ABS plastic. In addition to temperature limitations, another problem of ABS plastic is its porosity and tendency to adsorb high amounts of water vapor. Degassing cannot be forced by heating the products to high temperatures; therefore, it has to be controlled in the vacuum chamber itself. With the normal vacuum pumps having low pumping speeds for water vapor, it takes a long time to pump down an installation to its necessary vacuum level. With the introduction of fast cycle cryo panels, the amount of time needed to pump down to a base pressure of 3E-mbar is reduced to approximately 15 minutes.

Figure 4: Influence of nitrogen flow on the color of ZrCN coatings.

Stainless steel panels with tubing soldered to the back are mounted within the vacuum chamber. Water vapor in the chamber is adsorbed and trapped by a cooling medium with temperatures down to 150 Kelvin. In this way, the pumping speed for water vapor is increased immensely, and cycle times can be reduced to similar levels as for metal substrates. An extra benefit from the cryo panels is additional cooling for the products, opening a larger process window for heating and quality improvement by ion bombardment.

PVD Colors
PVD coatings can be produced in a wide color range. Several target materials can be chosen as long as they are conductive for arc evaporation technology. Metals used as target material in decorative PVD processes are zirconium, titanium, chromium, titanium-aluminum alloys and niobium. With the multi-target system, it is also possible to make compound coatings from more than one metal.

Ceramic coatings are made to increase the hardness and color window of the deposits. Introducing reactive gases during the deposition produces these hard coatings. The most used reactive gases are nitrogen and methane or acetylene to produce metal-nitride, metal-carbide and metal-carbonitride films. Sometimes oxygen is also used to produce oxides, oxinitrides, etc. These metals can be produced in a certain color range, depending on the metal-to-gas ratio in the film (also called stoichiometry) and the structure of the coating.

To change the stoichiometry and structure of the coating and its color, arc evaporation current, bias voltage, gas flow and temperature can be used: arc evaporation current, bias voltage, gas flow, temperature.
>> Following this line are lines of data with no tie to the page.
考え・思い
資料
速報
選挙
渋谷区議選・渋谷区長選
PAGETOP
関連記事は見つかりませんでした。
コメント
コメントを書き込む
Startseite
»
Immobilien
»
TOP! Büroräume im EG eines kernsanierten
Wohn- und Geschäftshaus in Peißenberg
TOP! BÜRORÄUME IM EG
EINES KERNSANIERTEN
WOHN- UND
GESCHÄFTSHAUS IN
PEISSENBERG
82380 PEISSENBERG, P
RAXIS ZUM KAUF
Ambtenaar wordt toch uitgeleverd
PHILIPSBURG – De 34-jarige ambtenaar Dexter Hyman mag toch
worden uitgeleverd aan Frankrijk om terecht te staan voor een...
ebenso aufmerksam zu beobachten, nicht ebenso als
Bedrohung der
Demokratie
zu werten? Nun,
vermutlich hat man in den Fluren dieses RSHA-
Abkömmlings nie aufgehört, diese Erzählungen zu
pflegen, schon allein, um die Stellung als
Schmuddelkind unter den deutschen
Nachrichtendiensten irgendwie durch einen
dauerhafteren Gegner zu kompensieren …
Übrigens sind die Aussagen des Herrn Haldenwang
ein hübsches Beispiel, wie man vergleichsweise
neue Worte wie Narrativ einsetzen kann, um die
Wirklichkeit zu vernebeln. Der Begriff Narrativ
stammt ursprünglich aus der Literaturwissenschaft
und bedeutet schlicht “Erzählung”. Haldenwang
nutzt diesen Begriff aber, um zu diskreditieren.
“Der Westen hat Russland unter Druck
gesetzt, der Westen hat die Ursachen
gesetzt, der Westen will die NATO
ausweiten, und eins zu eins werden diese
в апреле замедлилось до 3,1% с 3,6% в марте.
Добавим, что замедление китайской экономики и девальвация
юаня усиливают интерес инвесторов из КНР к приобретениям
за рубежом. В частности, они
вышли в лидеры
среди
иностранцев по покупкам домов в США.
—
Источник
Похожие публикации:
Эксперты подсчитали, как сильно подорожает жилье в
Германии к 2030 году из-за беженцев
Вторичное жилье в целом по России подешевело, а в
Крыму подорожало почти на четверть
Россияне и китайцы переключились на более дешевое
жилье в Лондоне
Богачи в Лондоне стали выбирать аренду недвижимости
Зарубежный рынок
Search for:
The process temperature affects the density and structure of the coating and, therefore, its color. This means that even with identical currents, bias voltages and gas flows, color difference will exist between products coated at different temperatures. With the goal to coat different substrate materials with identical colors in mind, other process parameters have to be found to counterbalance the effect of temperature. The effects of arc evaporation current, bias voltage, argon, nitrogen and acetylene flow have been examined in detail. Figure 3 shows the influence of the nitrogen flow on the color of zirconium-carbonitride coatings for a certain combination of evaporation current, argon and acetylene flow. Colors are measured in CIE-L*a*b* values.²

Zirconium is the most used target material for decorative applications in sanitary and door hardware because of its relatively wide color range.

Process Control
The process parameters for each collating (color) are stored in recipes with different process steps. During the process, all relevant process parameters are continuously monitored and controlled by an automatic control system. By storing the relevant parameters in recipes and controlling and monitoring them during the processes, it is possible to have an excellent reproducibility of the coating quality. PVD yields up to 98% have been achieved on a long-term basis.

The combination of these, specially designed installations with high flexibility and reliability and automatically controlled processes enable excellent reproducibility of a magnitude of colors on different substrate materials in multiple machines worldwide at any moment in time. Faucets assembled of brass, zinc and ABS products will show no color deviation, even if the substrate materials are purchased, electroplated and PVD coated in different locations.